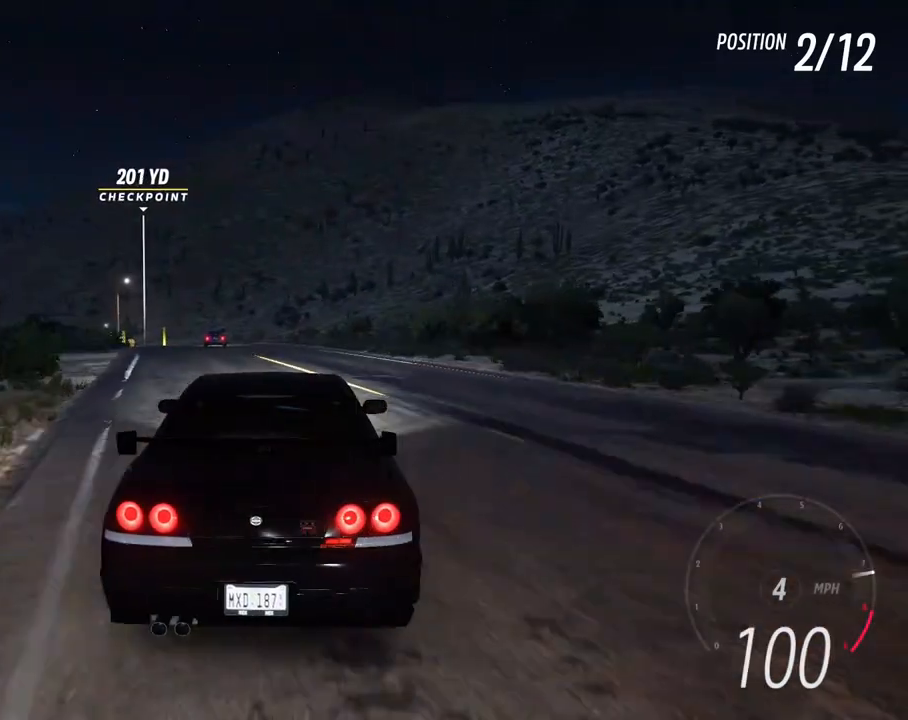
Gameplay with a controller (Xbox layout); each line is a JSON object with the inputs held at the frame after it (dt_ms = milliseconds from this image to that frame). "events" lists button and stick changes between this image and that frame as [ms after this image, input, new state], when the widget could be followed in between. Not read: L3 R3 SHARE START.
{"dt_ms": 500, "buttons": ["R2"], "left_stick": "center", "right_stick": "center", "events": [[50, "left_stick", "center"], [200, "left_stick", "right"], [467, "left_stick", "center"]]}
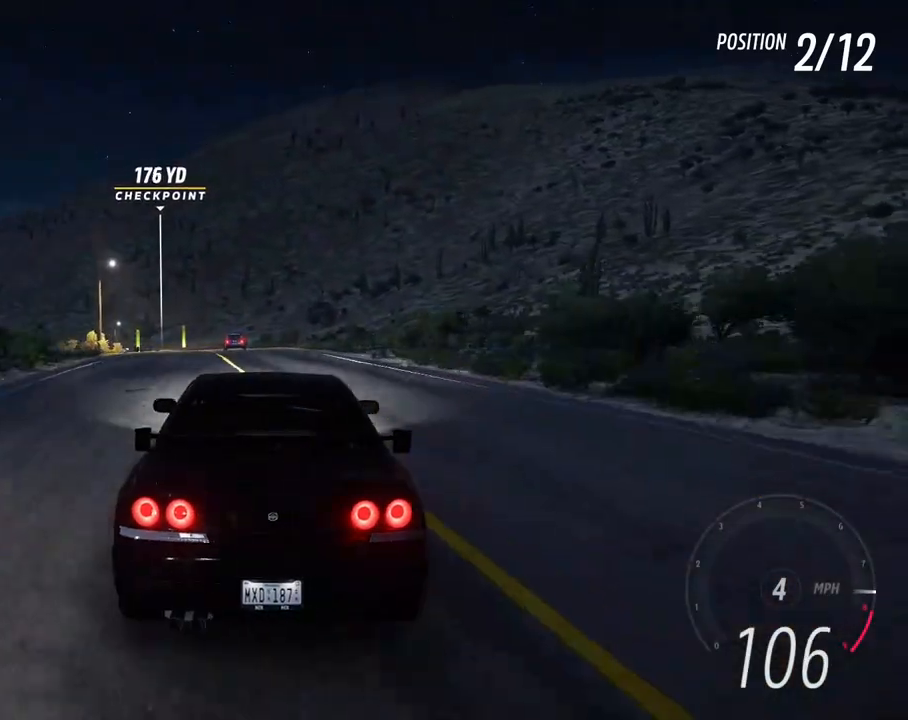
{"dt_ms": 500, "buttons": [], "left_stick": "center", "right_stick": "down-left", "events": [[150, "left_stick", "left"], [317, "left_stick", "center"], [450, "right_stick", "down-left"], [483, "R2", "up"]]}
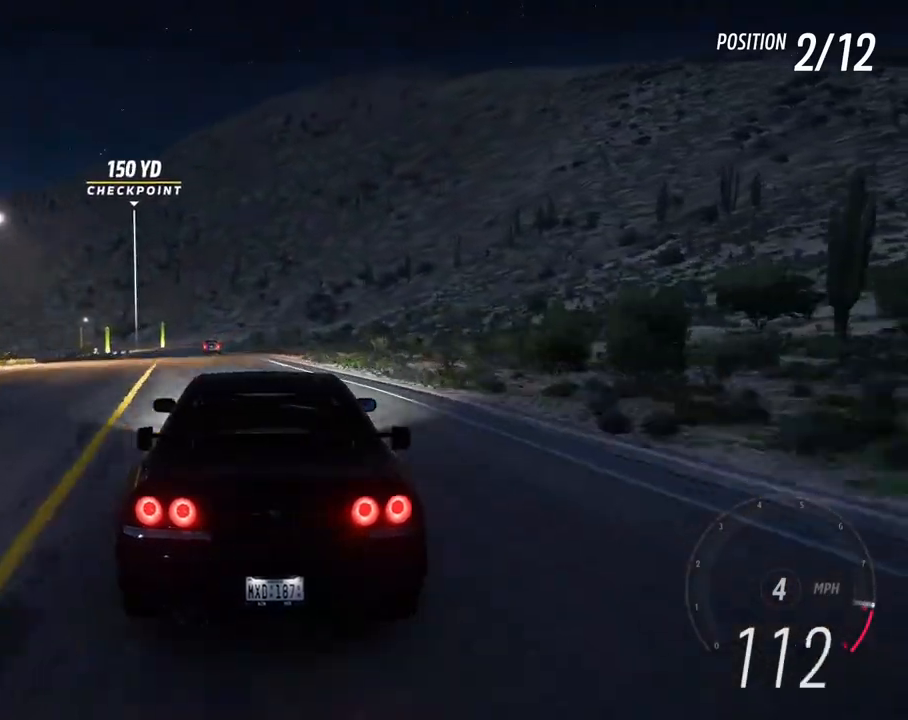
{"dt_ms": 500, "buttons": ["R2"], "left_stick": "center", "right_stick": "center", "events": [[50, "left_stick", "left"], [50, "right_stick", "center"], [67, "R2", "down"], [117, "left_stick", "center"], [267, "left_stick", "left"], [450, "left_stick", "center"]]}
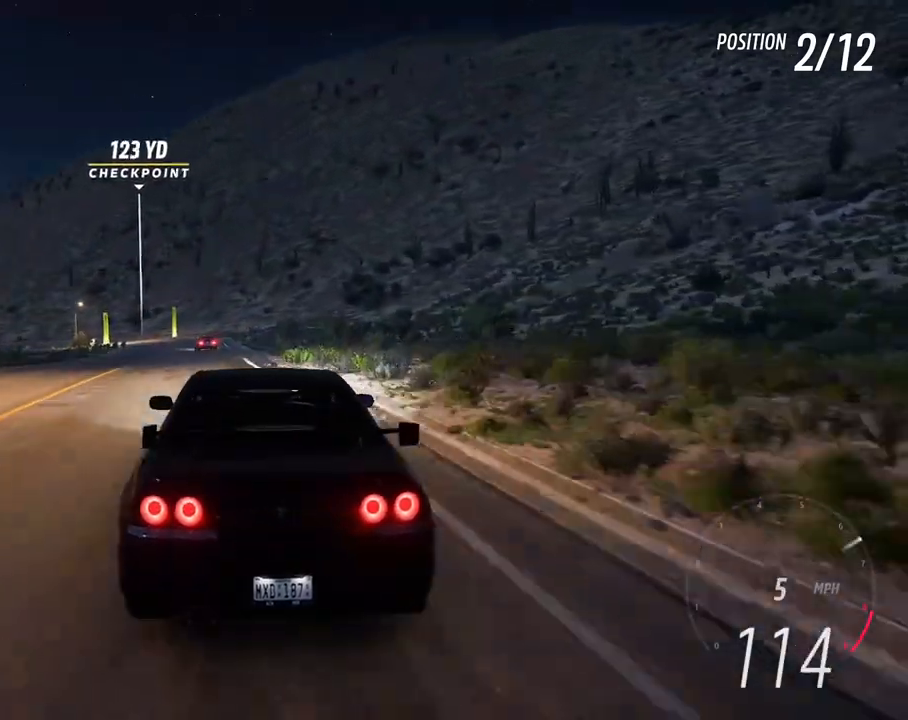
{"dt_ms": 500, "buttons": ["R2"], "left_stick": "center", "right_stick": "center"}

□ □ □

(WORK REQUEST):
Give only a number, namely how many lines in the entries above hold the word "down".

(FINISHED EXERCISE):
2